**TASK BRIEF**. Retype every line of the entries below verbatim, with no changes.

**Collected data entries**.
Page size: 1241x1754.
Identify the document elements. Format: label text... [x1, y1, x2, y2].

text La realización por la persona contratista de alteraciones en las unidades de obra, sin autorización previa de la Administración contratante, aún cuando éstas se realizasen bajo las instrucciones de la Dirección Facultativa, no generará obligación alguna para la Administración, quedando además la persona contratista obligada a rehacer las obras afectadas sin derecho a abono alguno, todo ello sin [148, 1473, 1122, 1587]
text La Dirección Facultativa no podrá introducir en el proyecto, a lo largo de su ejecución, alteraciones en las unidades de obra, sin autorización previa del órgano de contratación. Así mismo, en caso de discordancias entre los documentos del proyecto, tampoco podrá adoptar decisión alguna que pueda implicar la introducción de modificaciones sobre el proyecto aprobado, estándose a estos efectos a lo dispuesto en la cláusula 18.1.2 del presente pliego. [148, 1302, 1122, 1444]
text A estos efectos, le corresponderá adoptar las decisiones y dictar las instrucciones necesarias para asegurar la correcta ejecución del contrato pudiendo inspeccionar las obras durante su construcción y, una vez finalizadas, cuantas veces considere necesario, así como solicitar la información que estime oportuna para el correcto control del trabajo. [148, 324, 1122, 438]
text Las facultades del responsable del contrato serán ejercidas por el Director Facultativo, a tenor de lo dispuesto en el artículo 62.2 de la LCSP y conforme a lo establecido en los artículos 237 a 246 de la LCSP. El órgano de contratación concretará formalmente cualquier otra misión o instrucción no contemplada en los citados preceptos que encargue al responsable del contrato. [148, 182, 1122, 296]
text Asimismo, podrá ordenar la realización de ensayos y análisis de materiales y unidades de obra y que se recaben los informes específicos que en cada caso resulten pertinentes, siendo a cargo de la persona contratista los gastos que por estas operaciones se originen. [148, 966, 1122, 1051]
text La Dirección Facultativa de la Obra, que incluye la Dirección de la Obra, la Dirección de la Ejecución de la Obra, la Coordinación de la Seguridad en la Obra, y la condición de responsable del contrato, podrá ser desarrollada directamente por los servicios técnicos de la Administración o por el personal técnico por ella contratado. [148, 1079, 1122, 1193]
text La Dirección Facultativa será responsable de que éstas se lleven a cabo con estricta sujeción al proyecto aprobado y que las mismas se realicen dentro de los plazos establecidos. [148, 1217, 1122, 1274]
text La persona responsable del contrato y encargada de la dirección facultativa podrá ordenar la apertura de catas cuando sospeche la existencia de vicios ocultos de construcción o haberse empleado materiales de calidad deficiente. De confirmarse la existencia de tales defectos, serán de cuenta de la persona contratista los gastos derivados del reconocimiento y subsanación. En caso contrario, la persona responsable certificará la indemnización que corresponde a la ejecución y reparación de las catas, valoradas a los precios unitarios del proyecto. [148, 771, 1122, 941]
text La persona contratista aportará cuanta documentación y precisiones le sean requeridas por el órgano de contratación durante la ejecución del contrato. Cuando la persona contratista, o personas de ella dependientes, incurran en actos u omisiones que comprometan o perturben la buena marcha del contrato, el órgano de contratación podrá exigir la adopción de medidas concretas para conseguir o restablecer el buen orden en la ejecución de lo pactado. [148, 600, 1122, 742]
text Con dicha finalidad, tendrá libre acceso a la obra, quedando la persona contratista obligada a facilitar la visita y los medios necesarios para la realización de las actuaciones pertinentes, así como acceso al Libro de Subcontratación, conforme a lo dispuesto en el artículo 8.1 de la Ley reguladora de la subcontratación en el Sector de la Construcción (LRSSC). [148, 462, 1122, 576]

**FULL OUTPUT**.
Page size: 1241x1754.
Identify the document elements. Format: label text... [x1, y1, x2, y2].

text La realización por la persona contratista de alteraciones en las unidades de obra, sin autorización previa de la Administración contratante, aún cuando éstas se realizasen bajo las instrucciones de la Dirección Facultativa, no generará obligación alguna para la Administración, quedando además la persona contratista obligada a rehacer las obras afectadas sin derecho a abono alguno, todo ello sin [148, 1473, 1122, 1587]
text La Dirección Facultativa no podrá introducir en el proyecto, a lo largo de su ejecución, alteraciones en las unidades de obra, sin autorización previa del órgano de contratación. Así mismo, en caso de discordancias entre los documentos del proyecto, tampoco podrá adoptar decisión alguna que pueda implicar la introducción de modificaciones sobre el proyecto aprobado, estándose a estos efectos a lo dispuesto en la cláusula 18.1.2 del presente pliego. [148, 1302, 1122, 1444]
text A estos efectos, le corresponderá adoptar las decisiones y dictar las instrucciones necesarias para asegurar la correcta ejecución del contrato pudiendo inspeccionar las obras durante su construcción y, una vez finalizadas, cuantas veces considere necesario, así como solicitar la información que estime oportuna para el correcto control del trabajo. [148, 324, 1122, 438]
text Las facultades del responsable del contrato serán ejercidas por el Director Facultativo, a tenor de lo dispuesto en el artículo 62.2 de la LCSP y conforme a lo establecido en los artículos 237 a 246 de la LCSP. El órgano de contratación concretará formalmente cualquier otra misión o instrucción no contemplada en los citados preceptos que encargue al responsable del contrato. [148, 182, 1122, 296]
text Asimismo, podrá ordenar la realización de ensayos y análisis de materiales y unidades de obra y que se recaben los informes específicos que en cada caso resulten pertinentes, siendo a cargo de la persona contratista los gastos que por estas operaciones se originen. [148, 966, 1122, 1051]
text La Dirección Facultativa de la Obra, que incluye la Dirección de la Obra, la Dirección de la Ejecución de la Obra, la Coordinación de la Seguridad en la Obra, y la condición de responsable del contrato, podrá ser desarrollada directamente por los servicios técnicos de la Administración o por el personal técnico por ella contratado. [148, 1079, 1122, 1193]
text La Dirección Facultativa será responsable de que éstas se lleven a cabo con estricta sujeción al proyecto aprobado y que las mismas se realicen dentro de los plazos establecidos. [148, 1217, 1122, 1274]
text La persona responsable del contrato y encargada de la dirección facultativa podrá ordenar la apertura de catas cuando sospeche la existencia de vicios ocultos de construcción o haberse empleado materiales de calidad deficiente. De confirmarse la existencia de tales defectos, serán de cuenta de la persona contratista los gastos derivados del reconocimiento y subsanación. En caso contrario, la persona responsable certificará la indemnización que corresponde a la ejecución y reparación de las catas, valoradas a los precios unitarios del proyecto. [148, 771, 1122, 941]
text La persona contratista aportará cuanta documentación y precisiones le sean requeridas por el órgano de contratación durante la ejecución del contrato. Cuando la persona contratista, o personas de ella dependientes, incurran en actos u omisiones que comprometan o perturben la buena marcha del contrato, el órgano de contratación podrá exigir la adopción de medidas concretas para conseguir o restablecer el buen orden en la ejecución de lo pactado. [148, 600, 1122, 742]
text Con dicha finalidad, tendrá libre acceso a la obra, quedando la persona contratista obligada a facilitar la visita y los medios necesarios para la realización de las actuaciones pertinentes, así como acceso al Libro de Subcontratación, conforme a lo dispuesto en el artículo 8.1 de la Ley reguladora de la subcontratación en el Sector de la Construcción (LRSSC). [148, 462, 1122, 576]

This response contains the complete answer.